#### [PROBLEM SET]
[a] Using the article on B vitamins and dementia, explain in one to three sentences why the Oxford scientists call vitamin supplements taken to keep the brain sharp a waste of money.
[b] Output the part of the article on B vitamins and dementia starting with "Taking vitamin supplements" and going on through "at Oxford University.".
[c] Write the next part of the article on B vitamins and dementia, picking up after its last sentence.

#### [SUPPLIED TEXT]

Taking vitamin supplements to prevent Alzheimer’s and keep the brain sharp is a waste of money, Oxford scientists have concluded.B vitamins fail to slow mental decline and do not prevent dementia, a comprehensive analysis of evidence has found. Middle-aged people are better off taking a walk or eating more fruit and vegetables, experts say.
People taking supplements scored no better on tests of memory, speed or decision-making than those taking placebos, according to an overview of data on 22,000 people in 11 different trials.
“Our study draws a line under the debate. B vitamins don’t reduce cognitive decline as we age. Taking folic acid and vitamin B-12 is sadly not going to prevent Alzheimer’s disease,” said Dr Robert Clarke of the clinical trials service unit at Oxford University.
The millions of people who spend £10 a time on packs of vitamins are doing their health no good, Dr Clarke added.“Taking supplements like B vitamins doesn’t prevent heart disease, stroke or cognitive decline,” he said.
“About 25–30 per cent of the adult population take multivitamins, often with the idea that they are also good for the heart or the brain, but the evidence just isn’t there. Much better is to eat more fruit and vegetables, avoid too much red meat and too many calories, and have a balanced diet.”
About 800,000 people in Britain have dementia, and David Cameron has committed to international efforts to find a cure in little more than a decade. Many consider the idea of reversing symptoms too optimistic, with hope currently focusing on the possibility of stopping the disease in its tracks before the brain is ravaged. Over the past decade, however, 99.6 per cent of trials have failed.

#### [EXTRACTED INFORMATION]
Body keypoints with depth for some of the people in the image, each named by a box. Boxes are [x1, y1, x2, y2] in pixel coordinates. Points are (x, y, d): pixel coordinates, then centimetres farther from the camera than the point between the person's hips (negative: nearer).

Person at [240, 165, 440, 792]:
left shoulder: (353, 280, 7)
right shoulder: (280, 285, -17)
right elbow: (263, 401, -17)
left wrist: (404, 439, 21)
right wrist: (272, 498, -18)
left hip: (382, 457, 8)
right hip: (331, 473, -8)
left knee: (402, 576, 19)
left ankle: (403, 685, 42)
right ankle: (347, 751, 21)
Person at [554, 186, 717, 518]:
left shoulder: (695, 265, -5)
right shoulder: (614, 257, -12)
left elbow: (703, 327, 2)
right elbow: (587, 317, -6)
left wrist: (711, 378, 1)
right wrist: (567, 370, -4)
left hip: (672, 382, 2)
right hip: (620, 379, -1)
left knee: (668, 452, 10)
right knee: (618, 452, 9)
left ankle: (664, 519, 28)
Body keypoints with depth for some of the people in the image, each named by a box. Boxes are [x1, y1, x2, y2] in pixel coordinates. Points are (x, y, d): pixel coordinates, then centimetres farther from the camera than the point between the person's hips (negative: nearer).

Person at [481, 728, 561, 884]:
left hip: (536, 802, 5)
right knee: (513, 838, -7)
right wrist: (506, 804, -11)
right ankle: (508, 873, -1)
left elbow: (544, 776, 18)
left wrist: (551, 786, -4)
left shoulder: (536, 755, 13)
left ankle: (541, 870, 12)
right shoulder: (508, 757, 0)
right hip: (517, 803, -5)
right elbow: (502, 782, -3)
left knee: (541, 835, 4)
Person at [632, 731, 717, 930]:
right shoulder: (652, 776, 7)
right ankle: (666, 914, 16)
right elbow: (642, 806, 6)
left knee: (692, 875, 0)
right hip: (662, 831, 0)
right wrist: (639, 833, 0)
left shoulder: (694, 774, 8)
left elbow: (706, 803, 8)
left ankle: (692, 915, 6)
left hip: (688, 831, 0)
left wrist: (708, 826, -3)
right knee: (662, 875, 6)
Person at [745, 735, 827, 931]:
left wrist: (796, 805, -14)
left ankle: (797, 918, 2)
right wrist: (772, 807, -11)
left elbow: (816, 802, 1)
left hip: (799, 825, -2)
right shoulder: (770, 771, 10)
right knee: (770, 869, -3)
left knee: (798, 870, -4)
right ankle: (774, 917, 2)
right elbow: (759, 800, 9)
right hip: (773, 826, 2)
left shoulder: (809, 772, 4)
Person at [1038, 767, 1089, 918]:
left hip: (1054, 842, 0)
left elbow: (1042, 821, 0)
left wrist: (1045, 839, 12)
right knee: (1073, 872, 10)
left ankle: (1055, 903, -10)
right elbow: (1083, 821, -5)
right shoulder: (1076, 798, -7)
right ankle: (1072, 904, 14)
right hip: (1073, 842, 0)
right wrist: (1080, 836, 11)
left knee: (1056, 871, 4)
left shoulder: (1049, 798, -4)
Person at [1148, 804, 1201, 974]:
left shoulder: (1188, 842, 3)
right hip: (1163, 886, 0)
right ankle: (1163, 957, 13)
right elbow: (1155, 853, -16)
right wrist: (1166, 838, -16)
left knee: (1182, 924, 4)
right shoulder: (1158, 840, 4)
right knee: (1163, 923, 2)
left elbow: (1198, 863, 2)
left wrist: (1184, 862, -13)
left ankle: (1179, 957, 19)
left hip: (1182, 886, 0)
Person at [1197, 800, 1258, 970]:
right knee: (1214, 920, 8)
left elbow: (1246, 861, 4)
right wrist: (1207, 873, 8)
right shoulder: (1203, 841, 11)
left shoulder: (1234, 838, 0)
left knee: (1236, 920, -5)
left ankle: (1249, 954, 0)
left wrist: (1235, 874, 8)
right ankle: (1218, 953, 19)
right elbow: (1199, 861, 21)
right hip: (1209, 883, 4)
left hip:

#### [YOUR WRITTEN ANSWERS]
[a] Their analysis of the evidence found that B vitamins fail to slow mental decline and do not prevent dementia. Across 11 trials covering 22,000 people, those taking supplements scored no better than those taking placebos on tests of memory, speed or decision-making.

[b]
Taking vitamin supplements to prevent Alzheimer’s and keep the brain sharp is a waste of money, Oxford scientists have concluded.B vitamins fail to slow mental decline and do not prevent dementia, a comprehensive analysis of evidence has found. Middle-aged people are better off taking a walk or eating more fruit and vegetables, experts say.
People taking supplements scored no better on tests of memory, speed or decision-making than those taking placebos, according to an overview of data on 22,000 people in 11 different trials.
“Our study draws a line under the debate. B vitamins don’t reduce cognitive decline as we age. Taking folic acid and vitamin B-12 is sadly not going to prevent Alzheimer’s disease,” said Dr Robert Clarke of the clinical trials service unit at Oxford University.

[c]
Alzheimer’s patients have been found to have higher levels of a compound called homocysteine in the blood, and people with higher levels of the chemical are more likely to develop the disease. This led some scientists to hope that taking folic acid and vitamin B-12, which are known to cut homocysteine levels, could help to prevent the disease and some small studies suggested they might be right.
Dr Clarke’s team analysed all known randomised trials looking at the effects of B vitamins on older people’s brains. While supplements did see homocysteine levels fall, this had no effect on mental abilities, the researchers write in the American Journal of Clinical Nutrition. Dr Clarke said it was now clear that almost all vitamin supplements were useless, adding: “All available evidence on the available ones have not shown a benefit for the prevention of heart disease, stroke or cognitive decline.”
Evidence has shown, however, that women taking folic acid supplements while pregnant cut their risk of giving birth to a baby with neural tube defects. The jury is still out on vitamin D, and the NHS says the elderly and children under five could benefit.
Simon Ridley, head of research at Alzheimer’s Research UK, said the results were disappointing but rigorous. “This comprehensive review of several trials shows that B vitamins have not been able to slow mental decline as we age, nor are they likely to prevent Alzheimer’s,” he said.